“!Oye caserita, mira cómo vengo: traigo mango, piña y plátano suave y fresco pa ti!”, entona otro vendedor en una barriada donde vecinos comentaron que esos cantos fueron típicos en los años antes de la revolución de 1959, cuando el comercio callejero era uno de los sellos de la bulliciosa ciudad.
Tras la revolución, la venta ambulante fue prohibida por largos periodos y cargó con el estigma de ser una puerta abierta para el mercado negro y los vendedores ilegales. En la década del sesenta desapareció, cuando el Gobierno revolucionario eliminó los pequeños negocios; en los noventa proliferó con la nueva autorización del trabajo privado, y en los últimos tres años, tras las nuevas medidas económicas del presidente Raúl Castro para “actualizar” el socialismo cubano, ha vuelto a florecer.
Durante años, muchos de los vendedores en las calles eran discapacitados físicos que tenían autorización para ofertar productos artesanales en parques y portales. En varias ocasiones las autoridades informaron de redadas porque personas “inescrupulosas” utilizaban a los autorizados para vender sus productos ilegales.

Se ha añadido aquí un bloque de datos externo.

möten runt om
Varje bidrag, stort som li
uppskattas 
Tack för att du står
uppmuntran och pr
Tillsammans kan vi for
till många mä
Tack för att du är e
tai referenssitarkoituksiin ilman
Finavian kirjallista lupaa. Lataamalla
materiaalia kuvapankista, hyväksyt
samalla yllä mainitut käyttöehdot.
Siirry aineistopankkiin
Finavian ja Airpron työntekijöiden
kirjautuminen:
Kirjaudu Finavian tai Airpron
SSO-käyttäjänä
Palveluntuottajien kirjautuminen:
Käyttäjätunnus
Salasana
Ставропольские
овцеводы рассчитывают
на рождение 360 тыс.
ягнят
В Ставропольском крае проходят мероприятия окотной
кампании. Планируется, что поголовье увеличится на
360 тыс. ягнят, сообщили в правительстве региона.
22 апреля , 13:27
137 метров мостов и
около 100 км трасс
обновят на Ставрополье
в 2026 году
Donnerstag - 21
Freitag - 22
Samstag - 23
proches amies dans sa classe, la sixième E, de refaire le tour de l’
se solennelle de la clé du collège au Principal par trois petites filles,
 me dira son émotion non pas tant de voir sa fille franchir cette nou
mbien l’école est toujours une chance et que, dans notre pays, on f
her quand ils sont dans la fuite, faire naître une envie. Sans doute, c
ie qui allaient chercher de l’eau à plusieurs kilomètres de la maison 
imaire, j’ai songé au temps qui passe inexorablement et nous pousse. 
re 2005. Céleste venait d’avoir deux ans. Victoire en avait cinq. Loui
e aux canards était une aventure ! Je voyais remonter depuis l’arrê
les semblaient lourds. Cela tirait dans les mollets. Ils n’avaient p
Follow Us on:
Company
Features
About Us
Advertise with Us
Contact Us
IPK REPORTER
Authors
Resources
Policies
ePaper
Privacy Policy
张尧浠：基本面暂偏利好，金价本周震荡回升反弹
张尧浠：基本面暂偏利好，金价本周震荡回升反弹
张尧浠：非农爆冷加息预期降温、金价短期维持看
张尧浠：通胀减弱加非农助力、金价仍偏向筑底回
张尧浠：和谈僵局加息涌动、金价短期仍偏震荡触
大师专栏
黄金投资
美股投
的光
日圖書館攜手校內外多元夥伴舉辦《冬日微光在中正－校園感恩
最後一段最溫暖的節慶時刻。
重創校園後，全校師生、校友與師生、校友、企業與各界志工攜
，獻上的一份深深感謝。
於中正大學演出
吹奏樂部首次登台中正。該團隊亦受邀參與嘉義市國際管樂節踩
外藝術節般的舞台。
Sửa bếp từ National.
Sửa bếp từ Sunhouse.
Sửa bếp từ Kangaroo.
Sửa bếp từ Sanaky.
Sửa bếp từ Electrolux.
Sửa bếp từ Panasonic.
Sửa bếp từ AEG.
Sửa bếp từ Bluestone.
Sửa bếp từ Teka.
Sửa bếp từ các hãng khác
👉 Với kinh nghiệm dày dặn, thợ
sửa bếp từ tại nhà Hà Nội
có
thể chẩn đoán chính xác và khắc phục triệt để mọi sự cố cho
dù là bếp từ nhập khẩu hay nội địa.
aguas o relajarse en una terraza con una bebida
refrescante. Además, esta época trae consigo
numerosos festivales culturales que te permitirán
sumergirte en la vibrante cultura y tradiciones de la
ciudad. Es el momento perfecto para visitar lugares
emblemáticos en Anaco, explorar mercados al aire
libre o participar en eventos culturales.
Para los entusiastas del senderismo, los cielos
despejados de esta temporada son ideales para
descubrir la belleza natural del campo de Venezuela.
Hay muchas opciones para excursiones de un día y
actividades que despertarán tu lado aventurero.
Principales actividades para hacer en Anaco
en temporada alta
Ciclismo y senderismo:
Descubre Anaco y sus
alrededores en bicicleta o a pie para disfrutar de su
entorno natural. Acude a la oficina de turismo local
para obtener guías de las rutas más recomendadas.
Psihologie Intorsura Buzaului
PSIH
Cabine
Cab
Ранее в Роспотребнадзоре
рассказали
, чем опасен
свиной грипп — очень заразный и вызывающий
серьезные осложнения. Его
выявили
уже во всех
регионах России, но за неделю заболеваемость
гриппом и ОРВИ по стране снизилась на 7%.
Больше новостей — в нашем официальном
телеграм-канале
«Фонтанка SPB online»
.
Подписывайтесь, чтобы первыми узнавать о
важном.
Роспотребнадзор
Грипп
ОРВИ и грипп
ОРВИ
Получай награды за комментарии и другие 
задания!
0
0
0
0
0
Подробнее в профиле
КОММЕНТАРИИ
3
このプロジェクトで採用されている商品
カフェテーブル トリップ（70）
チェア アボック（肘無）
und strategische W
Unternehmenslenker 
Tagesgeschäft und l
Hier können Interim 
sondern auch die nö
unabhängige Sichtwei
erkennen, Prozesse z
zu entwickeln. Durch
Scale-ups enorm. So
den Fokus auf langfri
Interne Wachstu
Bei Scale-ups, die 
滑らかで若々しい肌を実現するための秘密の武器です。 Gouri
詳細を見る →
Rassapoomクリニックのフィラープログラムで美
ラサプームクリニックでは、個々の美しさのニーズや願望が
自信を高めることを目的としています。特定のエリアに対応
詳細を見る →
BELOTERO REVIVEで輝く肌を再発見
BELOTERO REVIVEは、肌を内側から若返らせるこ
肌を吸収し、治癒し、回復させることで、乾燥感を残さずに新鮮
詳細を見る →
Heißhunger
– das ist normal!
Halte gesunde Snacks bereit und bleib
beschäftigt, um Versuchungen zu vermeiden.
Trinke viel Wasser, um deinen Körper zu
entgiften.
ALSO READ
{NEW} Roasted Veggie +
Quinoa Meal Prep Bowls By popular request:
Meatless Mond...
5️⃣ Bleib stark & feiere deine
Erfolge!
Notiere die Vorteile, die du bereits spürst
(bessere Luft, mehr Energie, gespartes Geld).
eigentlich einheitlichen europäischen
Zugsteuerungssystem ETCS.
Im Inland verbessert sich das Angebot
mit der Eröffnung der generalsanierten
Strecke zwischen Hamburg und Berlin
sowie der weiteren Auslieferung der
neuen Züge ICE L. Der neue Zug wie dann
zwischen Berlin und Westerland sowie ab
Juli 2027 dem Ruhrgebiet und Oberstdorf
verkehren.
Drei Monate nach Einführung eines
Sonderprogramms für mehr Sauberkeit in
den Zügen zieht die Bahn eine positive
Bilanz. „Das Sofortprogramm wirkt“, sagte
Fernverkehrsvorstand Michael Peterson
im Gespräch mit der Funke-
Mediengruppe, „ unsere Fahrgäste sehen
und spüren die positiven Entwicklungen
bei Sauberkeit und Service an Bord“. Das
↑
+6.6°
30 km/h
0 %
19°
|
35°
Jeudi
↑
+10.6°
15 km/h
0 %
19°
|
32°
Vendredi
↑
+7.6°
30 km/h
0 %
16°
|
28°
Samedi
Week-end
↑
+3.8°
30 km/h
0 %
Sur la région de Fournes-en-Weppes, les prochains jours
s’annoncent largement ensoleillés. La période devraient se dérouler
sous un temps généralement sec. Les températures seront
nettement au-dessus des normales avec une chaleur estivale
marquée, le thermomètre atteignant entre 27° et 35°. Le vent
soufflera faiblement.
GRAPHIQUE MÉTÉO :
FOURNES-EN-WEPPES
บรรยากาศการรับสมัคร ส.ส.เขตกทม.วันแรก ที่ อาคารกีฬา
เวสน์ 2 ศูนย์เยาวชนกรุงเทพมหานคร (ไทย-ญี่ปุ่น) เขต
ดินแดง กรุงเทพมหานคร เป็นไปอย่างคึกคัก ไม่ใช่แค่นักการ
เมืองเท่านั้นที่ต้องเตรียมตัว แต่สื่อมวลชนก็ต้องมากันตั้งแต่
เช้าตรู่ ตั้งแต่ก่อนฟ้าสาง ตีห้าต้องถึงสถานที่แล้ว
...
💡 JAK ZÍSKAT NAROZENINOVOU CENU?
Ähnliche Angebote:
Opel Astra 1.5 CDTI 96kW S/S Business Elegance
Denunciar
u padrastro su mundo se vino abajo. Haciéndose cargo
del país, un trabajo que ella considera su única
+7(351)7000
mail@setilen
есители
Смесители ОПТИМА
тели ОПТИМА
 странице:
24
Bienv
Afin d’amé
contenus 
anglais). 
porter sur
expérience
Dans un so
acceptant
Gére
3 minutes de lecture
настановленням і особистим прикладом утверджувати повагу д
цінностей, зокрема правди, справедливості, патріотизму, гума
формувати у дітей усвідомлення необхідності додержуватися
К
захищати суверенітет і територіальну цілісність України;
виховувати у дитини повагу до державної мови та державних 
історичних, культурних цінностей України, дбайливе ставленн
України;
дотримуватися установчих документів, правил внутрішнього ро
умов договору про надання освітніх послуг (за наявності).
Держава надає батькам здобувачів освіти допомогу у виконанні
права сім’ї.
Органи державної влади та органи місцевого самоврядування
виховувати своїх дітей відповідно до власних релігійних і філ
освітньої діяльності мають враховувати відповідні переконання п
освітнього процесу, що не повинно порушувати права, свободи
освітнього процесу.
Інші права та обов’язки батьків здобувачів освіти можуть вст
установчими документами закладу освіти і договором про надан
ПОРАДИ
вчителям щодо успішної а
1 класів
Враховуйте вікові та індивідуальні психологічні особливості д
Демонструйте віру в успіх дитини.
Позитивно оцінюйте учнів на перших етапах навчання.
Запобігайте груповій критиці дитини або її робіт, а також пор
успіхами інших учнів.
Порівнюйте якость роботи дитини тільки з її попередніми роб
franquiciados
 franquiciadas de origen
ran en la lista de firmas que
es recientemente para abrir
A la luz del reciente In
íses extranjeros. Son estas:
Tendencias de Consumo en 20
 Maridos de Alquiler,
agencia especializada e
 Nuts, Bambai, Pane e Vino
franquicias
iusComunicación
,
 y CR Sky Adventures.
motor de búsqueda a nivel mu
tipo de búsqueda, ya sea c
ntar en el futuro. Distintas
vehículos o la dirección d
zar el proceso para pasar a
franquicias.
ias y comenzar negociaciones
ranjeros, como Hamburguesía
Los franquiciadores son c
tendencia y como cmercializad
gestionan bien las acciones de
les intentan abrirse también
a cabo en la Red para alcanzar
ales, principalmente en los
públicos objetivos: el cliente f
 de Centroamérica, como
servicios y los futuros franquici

En la actualidad el listado oficial de actividades permitidas al sector privado incluye la venta “ambulatoria” de comida, bebidas no alcohólicas y productos agrícolas, aunque también se está admitiendo la de “artículos varios” para el hogar. Por las calles se dejan ver ahora los típicos comerciantes de cucuruchos de maní (cacahuete), a los que se han sumado los de churros, helado, pan, tamales, productos de limpieza, cazuelas, exprimidores de cítricos, cubos, cafeteras, coladores.
Trabajan empujando pequeños carros de mercancía, sobre bicicletas con vitrinas de cristal y neveras para la comida, o cargando sus artículos en bolsos o sobre la espalda.
“Es igual que antes de la revolución, vas pregonando toda la mercancía, día tras día”, dijo Lázaro Rodríguez, un jubilado de 70 años que en su adolescencia trabajó como vendedor callejero y ha vuelto al oficio con licencia de “carretillero”.
Rodríguez, quien durante décadas administró bodegas estatales, explicó que el negocio “da para vivir normalmente, sin lujos” y opinó que lo más incómodo son los inspectores.
Los “carretilleros” impulsan carretones de frutas, viandas y vegetales por las barriadas, con paradas a la sombra, y quizás sean los más conocidos y polémicos de todos los ambulantes.
Según datos oficiales de 2012, la urbe tenía más de 3 mil 200 de esos vendedores, inicialmente muy criticados por sus precios, por obstruir el paso en las avenidas y hasta por “afear” la ciudad.
Las autoridades de Trabajo de La Habana informaron entonces sobre reuniones con ellos para “promover orden y disciplina” en su gestión.
Por otra parte, a inicios de este año las autoridades de Salud Pública anunciaron asimismo medidas con los vendedores en general, y dijeron que serían “exigentes” con esos que entran a las instalaciones médicas ofertando desde alimentos hasta celulares.
Pero los comerciantes ambulantes de La Habana también venden servicios, y hasta compran.
Por ejemplo, están los reparadores de todo tipo de artefactos -como colchones, cocinas y ventiladores- y los que se ofrecen para comprar a buen precio frascos vacíos de perfumes “de marca”, botellas, relojes rotos, u oro.
“¡Se compra cualquier pedacito de oro!”, es el sorpresivo pregón que apareció un día en la ciudad, y que se ha convertido en frase popular y motivo de broma entre muchos cubanos.
La legalidad de esa y otras prácticas está en tela de juicio, y a algunos ambulantes se les considera “revendedores ilegales”.
El paisaje lo completan algunos vendedores de paso que se ubican en portales y esquinas con objetos de uso (zapatos, juguetes, libros, artículos de ferretería), y que en su mayoría son jubilados que buscan algún ingreso extra.